**DATASET**

+++++

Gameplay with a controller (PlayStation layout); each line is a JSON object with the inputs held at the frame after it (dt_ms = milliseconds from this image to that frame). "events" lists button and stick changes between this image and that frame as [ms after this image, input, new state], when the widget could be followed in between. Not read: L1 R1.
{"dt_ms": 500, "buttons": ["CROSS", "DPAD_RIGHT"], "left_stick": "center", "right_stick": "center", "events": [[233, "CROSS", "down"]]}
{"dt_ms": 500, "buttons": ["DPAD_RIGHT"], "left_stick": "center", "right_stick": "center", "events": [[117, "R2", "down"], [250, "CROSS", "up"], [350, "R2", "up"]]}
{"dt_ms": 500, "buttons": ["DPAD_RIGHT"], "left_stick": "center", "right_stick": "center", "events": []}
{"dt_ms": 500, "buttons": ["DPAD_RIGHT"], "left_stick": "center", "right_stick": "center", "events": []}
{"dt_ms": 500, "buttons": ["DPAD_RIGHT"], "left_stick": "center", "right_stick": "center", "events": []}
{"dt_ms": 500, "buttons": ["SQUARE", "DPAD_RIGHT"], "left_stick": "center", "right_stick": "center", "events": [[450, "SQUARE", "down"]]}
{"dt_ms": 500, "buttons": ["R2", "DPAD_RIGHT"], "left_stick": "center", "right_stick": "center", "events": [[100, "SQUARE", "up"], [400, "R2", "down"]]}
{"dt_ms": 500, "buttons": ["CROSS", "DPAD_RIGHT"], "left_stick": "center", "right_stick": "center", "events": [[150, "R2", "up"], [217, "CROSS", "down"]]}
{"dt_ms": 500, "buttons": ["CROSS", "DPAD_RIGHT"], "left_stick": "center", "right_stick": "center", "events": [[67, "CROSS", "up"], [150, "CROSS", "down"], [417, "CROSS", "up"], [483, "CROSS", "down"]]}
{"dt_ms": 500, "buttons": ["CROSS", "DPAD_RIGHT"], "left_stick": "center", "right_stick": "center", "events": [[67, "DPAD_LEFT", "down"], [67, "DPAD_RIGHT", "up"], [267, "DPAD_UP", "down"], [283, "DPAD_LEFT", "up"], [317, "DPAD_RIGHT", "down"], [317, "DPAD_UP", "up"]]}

+++++

Write out each entry exactly, and omit nothing.

Gameplay with a controller (PlayStation layout); each line is a JSON object with the inputs held at the frame after it (dt_ms = milliseconds from this image to that frame). "events" lists button and stick changes between this image and that frame as [ms after this image, input, new state], when the widget could be followed in between. Not read: L1 R1.
{"dt_ms": 500, "buttons": ["CROSS", "DPAD_RIGHT"], "left_stick": "center", "right_stick": "center", "events": [[233, "CROSS", "down"]]}
{"dt_ms": 500, "buttons": ["DPAD_RIGHT"], "left_stick": "center", "right_stick": "center", "events": [[117, "R2", "down"], [250, "CROSS", "up"], [350, "R2", "up"]]}
{"dt_ms": 500, "buttons": ["DPAD_RIGHT"], "left_stick": "center", "right_stick": "center", "events": []}
{"dt_ms": 500, "buttons": ["DPAD_RIGHT"], "left_stick": "center", "right_stick": "center", "events": []}
{"dt_ms": 500, "buttons": ["DPAD_RIGHT"], "left_stick": "center", "right_stick": "center", "events": []}
{"dt_ms": 500, "buttons": ["SQUARE", "DPAD_RIGHT"], "left_stick": "center", "right_stick": "center", "events": [[450, "SQUARE", "down"]]}
{"dt_ms": 500, "buttons": ["R2", "DPAD_RIGHT"], "left_stick": "center", "right_stick": "center", "events": [[100, "SQUARE", "up"], [400, "R2", "down"]]}
{"dt_ms": 500, "buttons": ["CROSS", "DPAD_RIGHT"], "left_stick": "center", "right_stick": "center", "events": [[150, "R2", "up"], [217, "CROSS", "down"]]}
{"dt_ms": 500, "buttons": ["CROSS", "DPAD_RIGHT"], "left_stick": "center", "right_stick": "center", "events": [[67, "CROSS", "up"], [150, "CROSS", "down"], [417, "CROSS", "up"], [483, "CROSS", "down"]]}
{"dt_ms": 500, "buttons": ["CROSS", "DPAD_RIGHT"], "left_stick": "center", "right_stick": "center", "events": [[67, "DPAD_LEFT", "down"], [67, "DPAD_RIGHT", "up"], [267, "DPAD_UP", "down"], [283, "DPAD_LEFT", "up"], [317, "DPAD_RIGHT", "down"], [317, "DPAD_UP", "up"]]}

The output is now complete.